A hospedeira então, pegou todo esse ouro e investiu na sua fazenda. Comprou animais, aumentou suas terras e sua plantação e começou a trabalhar que nem louca para dar conta dos seus novos bens. Enquanto isso, a mulher que havia recusado Luris se roía de inveja e falava mal da vizinha pelas costas. Estava indignada como ela era burra e havia transformado todo aquele ouro em mais trabalho. Ela, se tivesse toda essa riqueza, teria vivido uma vida de rainha.
Um mês se passou e Luris voltava pelo mesmo caminho após ter eliminado o demônio que atazanava Volmuria. As pessoas do local lhe ofereceram várias recompensas pelo seu feito, as quais ele agradecidamente refutou, exceto por umas pequenas doações que ele usaria para pagar o seu caminho de volta.
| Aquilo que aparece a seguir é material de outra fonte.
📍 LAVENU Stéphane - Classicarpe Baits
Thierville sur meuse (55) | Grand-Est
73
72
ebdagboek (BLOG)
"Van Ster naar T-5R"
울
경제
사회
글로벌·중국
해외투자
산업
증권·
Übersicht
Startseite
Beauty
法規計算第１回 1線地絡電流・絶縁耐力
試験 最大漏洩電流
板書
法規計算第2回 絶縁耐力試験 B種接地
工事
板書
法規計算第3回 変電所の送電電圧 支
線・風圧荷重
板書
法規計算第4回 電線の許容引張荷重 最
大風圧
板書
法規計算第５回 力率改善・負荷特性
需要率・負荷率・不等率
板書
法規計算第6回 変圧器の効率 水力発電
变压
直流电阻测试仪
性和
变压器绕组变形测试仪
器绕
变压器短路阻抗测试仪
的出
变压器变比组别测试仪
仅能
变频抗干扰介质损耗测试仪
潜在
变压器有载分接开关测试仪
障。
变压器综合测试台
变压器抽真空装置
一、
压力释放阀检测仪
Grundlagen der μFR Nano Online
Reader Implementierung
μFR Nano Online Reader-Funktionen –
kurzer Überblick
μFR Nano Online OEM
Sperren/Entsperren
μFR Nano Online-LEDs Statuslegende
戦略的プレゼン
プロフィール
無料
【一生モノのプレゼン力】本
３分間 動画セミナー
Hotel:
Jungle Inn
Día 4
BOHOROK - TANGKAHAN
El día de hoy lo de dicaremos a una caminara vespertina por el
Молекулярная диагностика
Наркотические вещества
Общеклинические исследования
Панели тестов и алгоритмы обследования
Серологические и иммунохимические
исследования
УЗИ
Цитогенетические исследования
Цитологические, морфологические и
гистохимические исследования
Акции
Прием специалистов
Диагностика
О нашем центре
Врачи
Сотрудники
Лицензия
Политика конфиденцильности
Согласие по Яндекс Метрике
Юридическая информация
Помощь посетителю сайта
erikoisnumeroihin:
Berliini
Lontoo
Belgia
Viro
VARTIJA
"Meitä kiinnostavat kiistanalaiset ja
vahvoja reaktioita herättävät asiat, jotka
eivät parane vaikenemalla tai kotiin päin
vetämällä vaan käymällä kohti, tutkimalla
E foi assim que, ele se encontrou novamente na vila do começo de nossa história, mas, dessa vez, ele foi até uma estalajem aonde pagou por comida e pretendia pagar por um quarto.
Estava sentado no seu canto, sem chamar atenção, pois ninguém sabia que ele era o Senhor da Luz, quando a primeira mulher o viu ali. Ela correu até ele, pois não queria que ele dormisse em outro lugar a não ser na sua casa.
- Ó senhor. Você por aqui de novo? Desculpe-me aquela noite, estava de mau humor e não fiz o bem como devia em ajudá-lo. Já tem um lugar para ficar?
- Pagarei por um quarto aqui hoje a noite.
- Não, eu faço questão que você durma em casa, assim não precisará gastar um tostão com acomodações.
Ela tanto insistiu que nosso Senhor aceitou sua oferta, mas fez questão de dormir no estábulo, embora ela tenha lhe oferecido uma cama dentro de sua casa. Luris passou a noite ali e, antes que qualquer outra pessoa acordasse, ele já estava de pé e seguiu viagem de volta a Valwick.
A mulher acordou o mais cedo que pode, mas não mais cedo que Luris, e correu para o local em que o Senhor havia passado a noite. Ela pulou de alegria ao ver todo aquele feno transformado em ouro, como o da sua vizinha. Com tanto ouro, ela parou de trabalhar, pois podia comprar tudo o que precisava. Começou a comprar várias jóias e os vestidos mais caros.
Alguns bandidos, sabendo dos boatos das duas vizinhas que ficaram misteriosamente ricas se dirigiram até o local para se enriquecerem. Eles invadiram a casa da primeira mulher e levaram tudo o que ela tinha. Não deixaram nenhuma das suas riquezas recém-adquiridas com ela e nem seu ouro. Foram então para a segunda casa e levaram o que encontraram de riquezas, que foi pouco, pois a segunda mulher havia investido seu ouro em animais e plantações, e esses bandidos não estavam interessados nem em um e nem no outro.

Assim, chegou o inverno e a época da colheita. A segunda mulher ficou rica com tanto que colheu. A primeira se afundou em dívidas e logo perdeu tudo e foi forçado a pedir ajuda, mas como não gostavam muito dela, sempre lhe fechavam a porta na cara. Assim, ela morreu de frio numa das noites de inverno.